++++ PASSAGE SHOWN ++++

In contrast, the Great Green Wall project is failing to meet its objectives in the Sahel countries due to insecurity in the regions proposed. “Launched in 2007 by the AU, the initiative initially envisaged the continuous planting of millions of trees over a 15 km wide strip from Senegal to Djibouti. In 2013, the vision was reoriented towards a broad programme of sustainable ecosystem management and improving the living conditions of rural populations affected by land degradation. The project’s goals include restoring 100 million hectares of land, capturing and storing 250 million tons of CO2 through vegetation by 2030, and creating 10 million jobs in rural areas while contributing to food security in one of the world’s most malnourished regions.”
After 15 years of work (from 2007), the project is only 20% complete, mainly in Senegal and Ethiopia. The African Union has decided that the project will now extend to southern Africa.
“According to Elvis Paul Tangem, the GGW project coordinator for the AU, it is almost impossible to continue planting trees and restoring degraded land in Mali, Burkina Faso, Niger, Chad, Nigeria, Eritrea and northern Cameroon because of insecurity and the reallocation of funds to humanitarian aid,” Afrik 21 adds. “We are now moving to areas that are less of a security threat and less prone to conflict,” Elvis Paul Tangem said. “We are aware that Madagascar, Angola, Namibia and South Africa have suffered severe drought and desertification in recent years. The Great Green Wall now extends to these countries,” he added.

++++ PROVIDED DATA ++++

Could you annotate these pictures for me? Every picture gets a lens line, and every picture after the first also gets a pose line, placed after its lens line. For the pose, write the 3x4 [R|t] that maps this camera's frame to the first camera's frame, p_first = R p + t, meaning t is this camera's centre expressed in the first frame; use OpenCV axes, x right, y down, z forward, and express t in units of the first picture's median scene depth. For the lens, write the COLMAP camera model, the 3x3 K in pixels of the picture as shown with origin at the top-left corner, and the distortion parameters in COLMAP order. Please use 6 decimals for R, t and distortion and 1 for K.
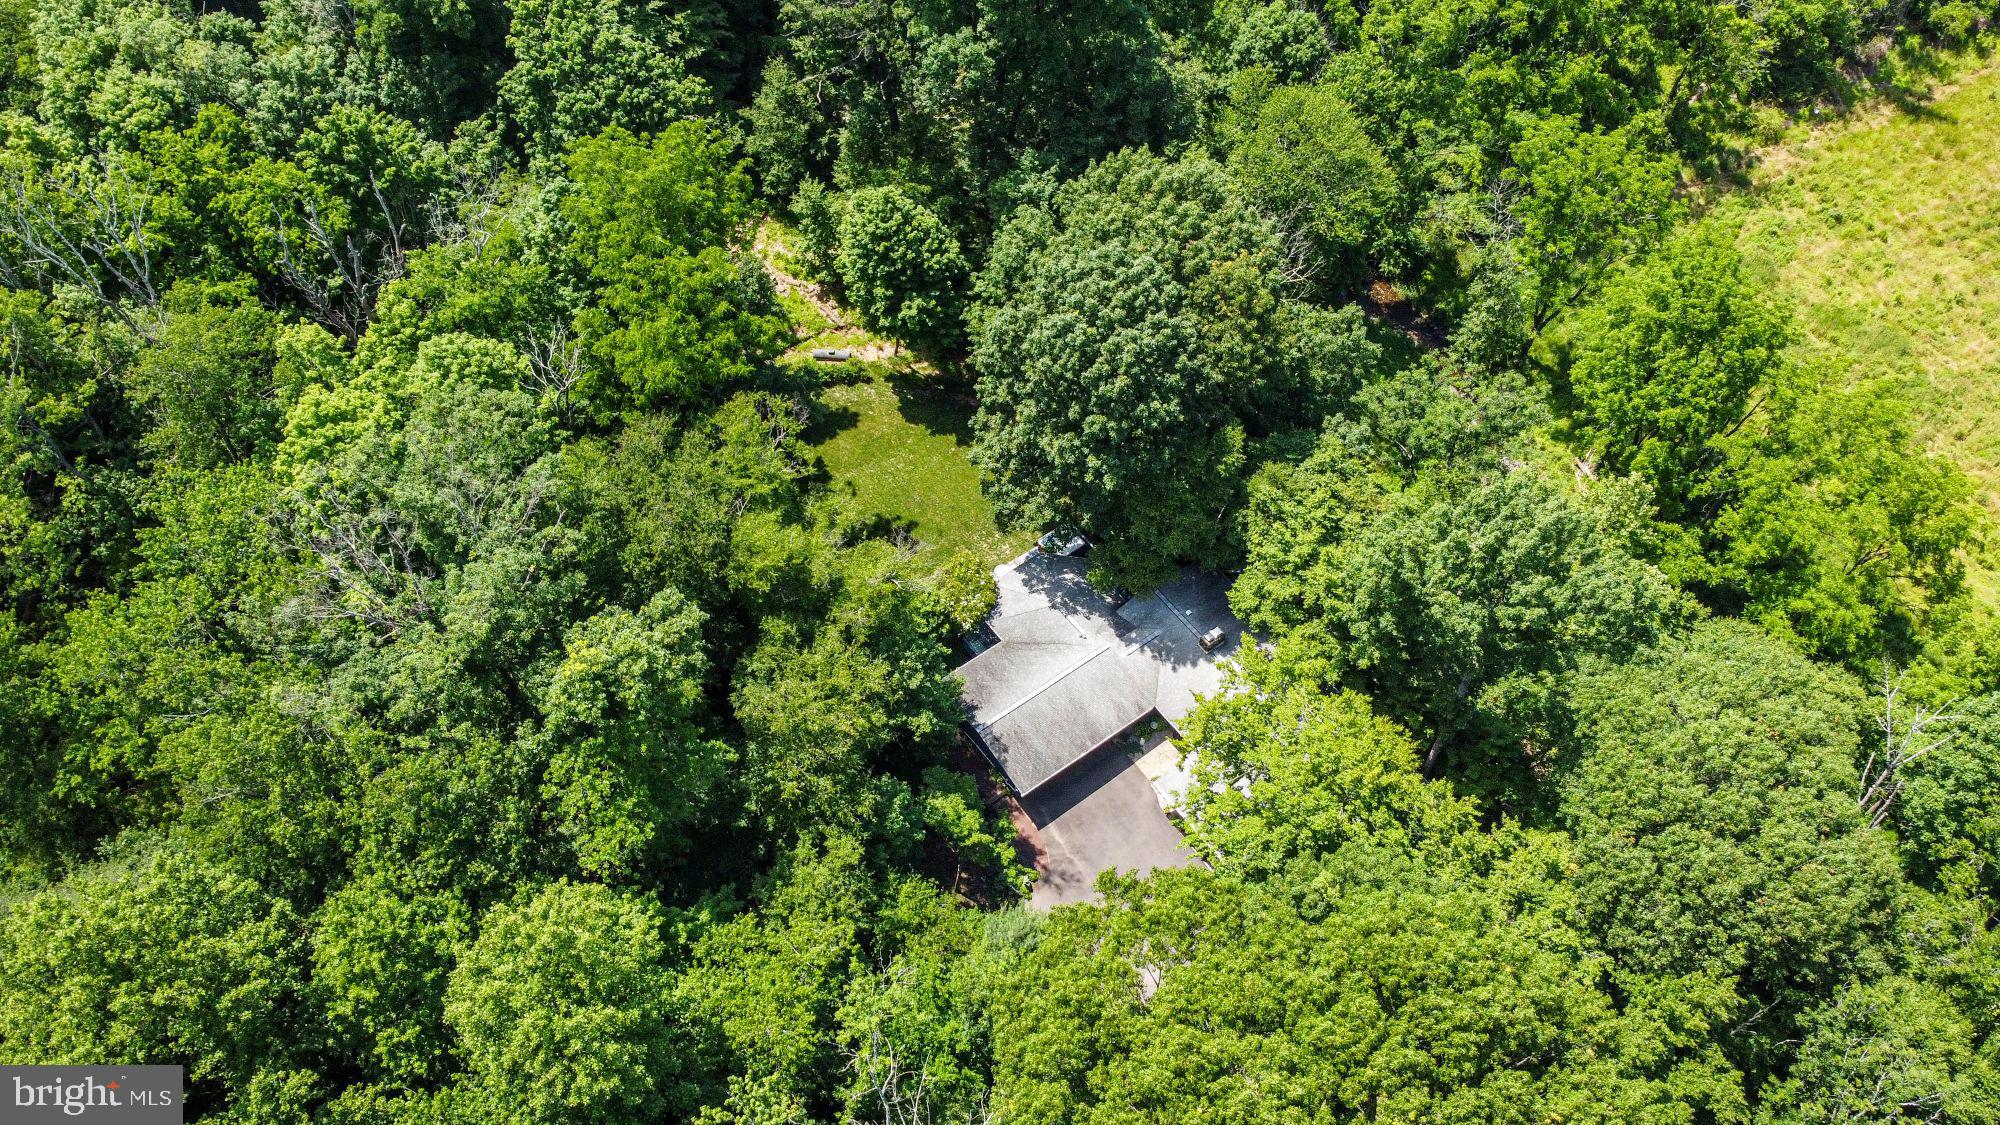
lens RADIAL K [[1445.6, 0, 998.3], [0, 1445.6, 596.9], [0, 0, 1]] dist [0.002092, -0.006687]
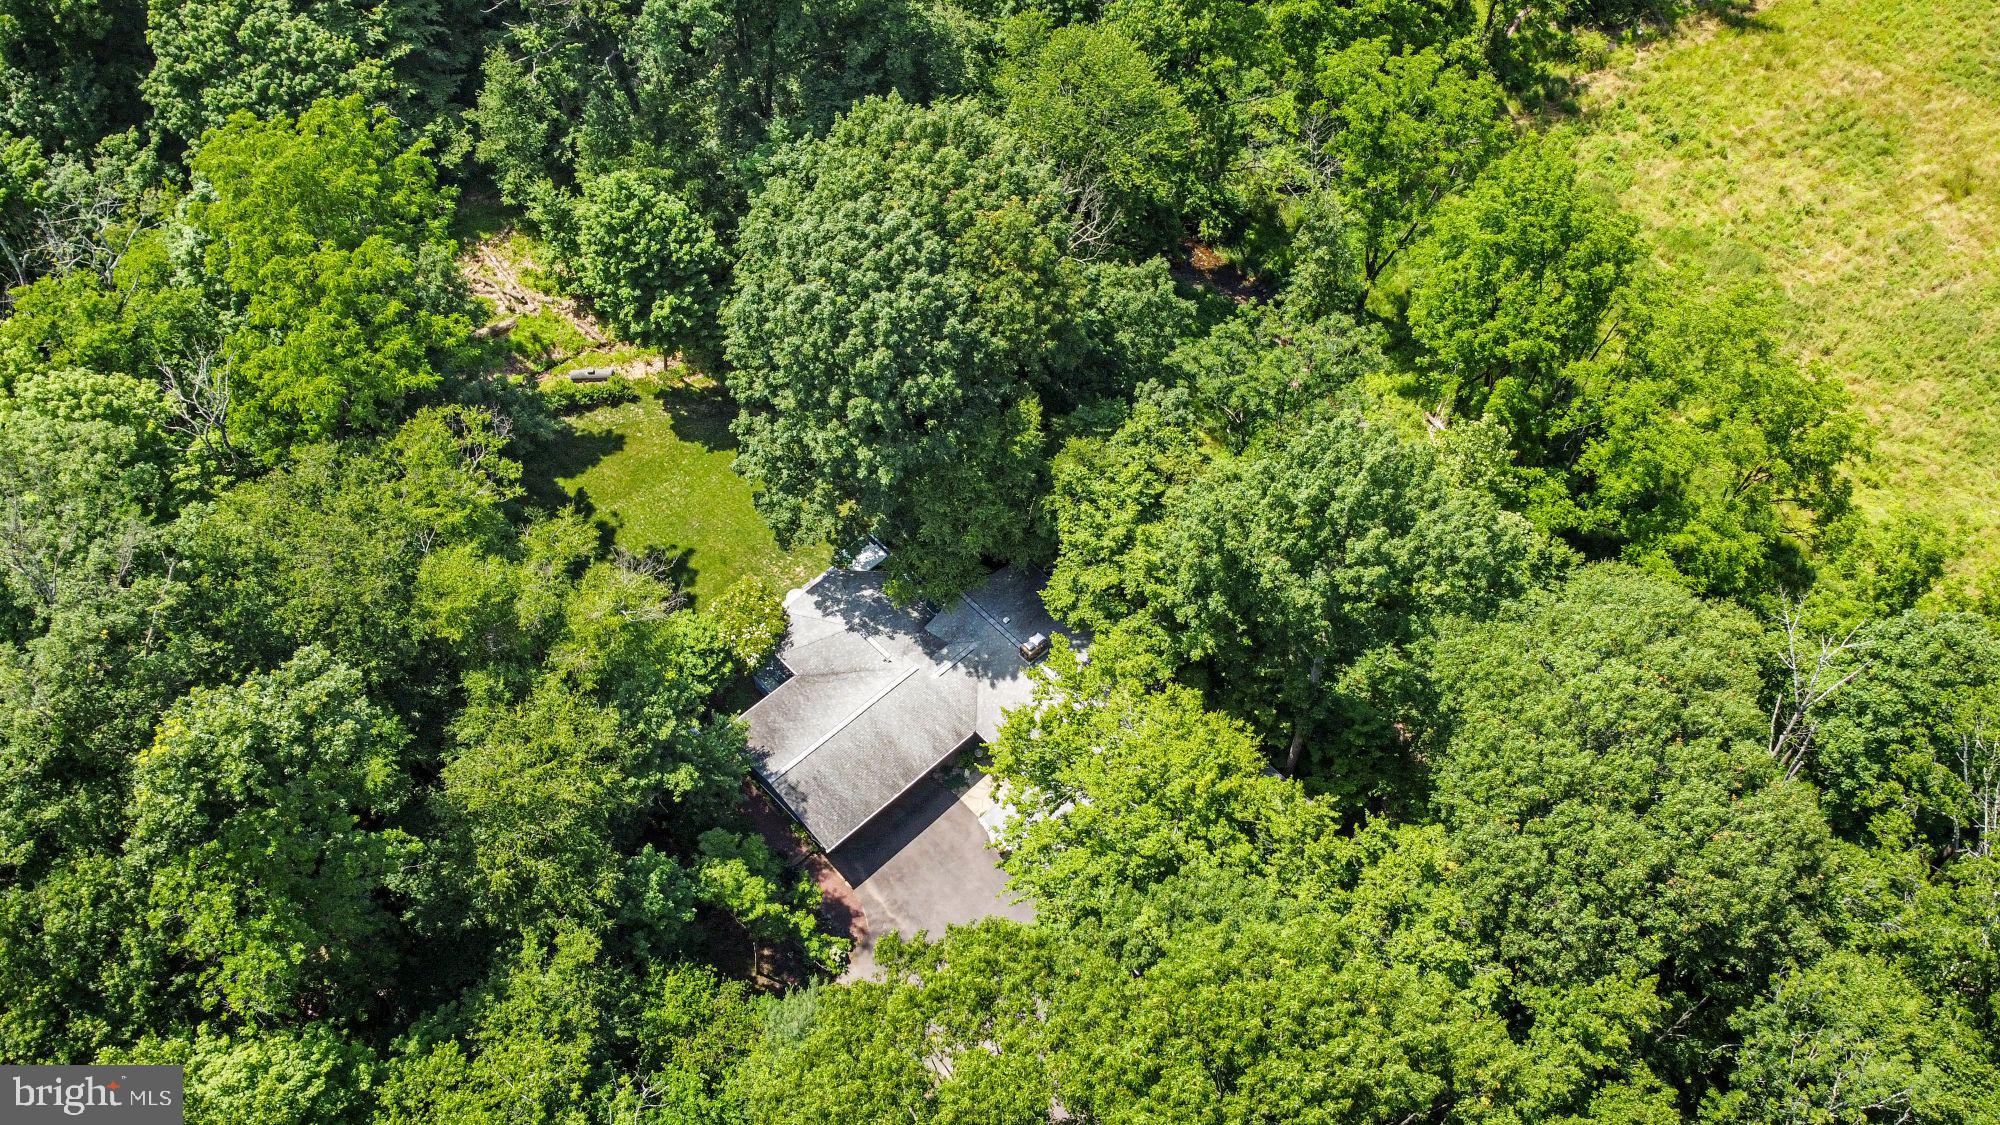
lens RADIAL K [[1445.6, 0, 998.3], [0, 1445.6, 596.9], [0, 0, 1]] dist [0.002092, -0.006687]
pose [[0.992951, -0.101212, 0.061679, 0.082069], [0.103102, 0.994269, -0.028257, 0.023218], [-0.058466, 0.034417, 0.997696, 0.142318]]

++++
++++ PROVIDED DATA ++++

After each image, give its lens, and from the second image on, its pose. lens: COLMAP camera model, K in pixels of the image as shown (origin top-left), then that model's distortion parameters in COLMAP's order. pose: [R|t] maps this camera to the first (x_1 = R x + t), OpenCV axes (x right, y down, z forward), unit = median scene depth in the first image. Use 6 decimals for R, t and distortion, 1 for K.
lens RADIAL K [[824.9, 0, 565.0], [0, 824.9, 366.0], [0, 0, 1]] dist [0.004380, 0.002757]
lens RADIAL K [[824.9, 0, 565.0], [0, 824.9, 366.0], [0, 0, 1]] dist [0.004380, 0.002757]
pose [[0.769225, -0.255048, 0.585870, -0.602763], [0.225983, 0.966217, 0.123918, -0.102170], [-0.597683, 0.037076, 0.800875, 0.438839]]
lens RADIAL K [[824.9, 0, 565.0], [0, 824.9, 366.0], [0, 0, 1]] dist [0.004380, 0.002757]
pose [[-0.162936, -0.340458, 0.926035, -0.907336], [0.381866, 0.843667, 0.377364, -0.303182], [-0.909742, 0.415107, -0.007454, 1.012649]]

++++
++++ PROVIDED DATA ++++

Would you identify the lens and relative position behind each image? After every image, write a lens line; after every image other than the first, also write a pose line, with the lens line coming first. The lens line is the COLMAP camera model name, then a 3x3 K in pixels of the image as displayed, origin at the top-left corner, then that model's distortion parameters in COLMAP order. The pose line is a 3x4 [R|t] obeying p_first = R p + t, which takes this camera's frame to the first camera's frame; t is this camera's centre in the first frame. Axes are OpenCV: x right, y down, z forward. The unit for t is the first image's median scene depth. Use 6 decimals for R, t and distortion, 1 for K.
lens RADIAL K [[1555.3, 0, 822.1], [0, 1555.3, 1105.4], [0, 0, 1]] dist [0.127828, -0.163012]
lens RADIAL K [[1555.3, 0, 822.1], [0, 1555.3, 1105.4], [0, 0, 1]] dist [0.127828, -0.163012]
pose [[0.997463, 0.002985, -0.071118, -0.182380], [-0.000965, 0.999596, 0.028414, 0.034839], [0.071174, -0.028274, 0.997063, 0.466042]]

++++

* **STUDY QUESTIONS**
• a. In the records, turn the lines from the one that contains "Would you identify" through the one that contains "-0.028274, 0.997063, 0.466042]]" into a numbered list, leaving out any blank lines.
• b. Go on with the passage about the Great Green Wall project from the point where it stops.

* **ANSWERS FOR THE EXERCISE**
• a.
1. Would you identify the lens and relative position behind each image? After every image, write a lens line; after every image other than the first, also write a pose line, with the lens line coming first. The lens line is the COLMAP camera model name, then a 3x3 K in pixels of the image as displayed, origin at the top-left corner, then that model's distortion parameters in COLMAP order. The pose line is a 3x4 [R|t] obeying p_first = R p + t, which takes this camera's frame to the first camera's frame; t is this camera's centre in the first frame. Axes are OpenCV: x right, y down, z forward. The unit for t is the first image's median scene depth. Use 6 decimals for R, t and distortion, 1 for K.
2. lens RADIAL K [[1555.3, 0, 822.1], [0, 1555.3, 1105.4], [0, 0, 1]] dist [0.127828, -0.163012]
3. lens RADIAL K [[1555.3, 0, 822.1], [0, 1555.3, 1105.4], [0, 0, 1]] dist [0.127828, -0.163012]
4. pose [[0.997463, 0.002985, -0.071118, -0.182380], [-0.000965, 0.999596, 0.028414, 0.034839], [0.071174, -0.028274, 0.997063, 0.466042]]

• b.
In the Sahel regions, desertification increases insecurity and then insecurity increases desertification and stops those trying to halt the trend. It is a vicious cycle — the opposite of the virtuous cycle proposed by Sands to Green. Several African leaders have identified climate change as one of the main drivers of insecurity in Africa. “In my country, we live in constant insecurity, due to many factors that put Sudan at the top of the list for climate vulnerability,” says Nisreen Elsaim, chair of the United Nations Youth Advisory Group.
These two stories emphasize that climate change is not just a problem for one region. We must all work together to resolve desertification and conflict issues for the sake of the individual, the countries, the region, and the entire world.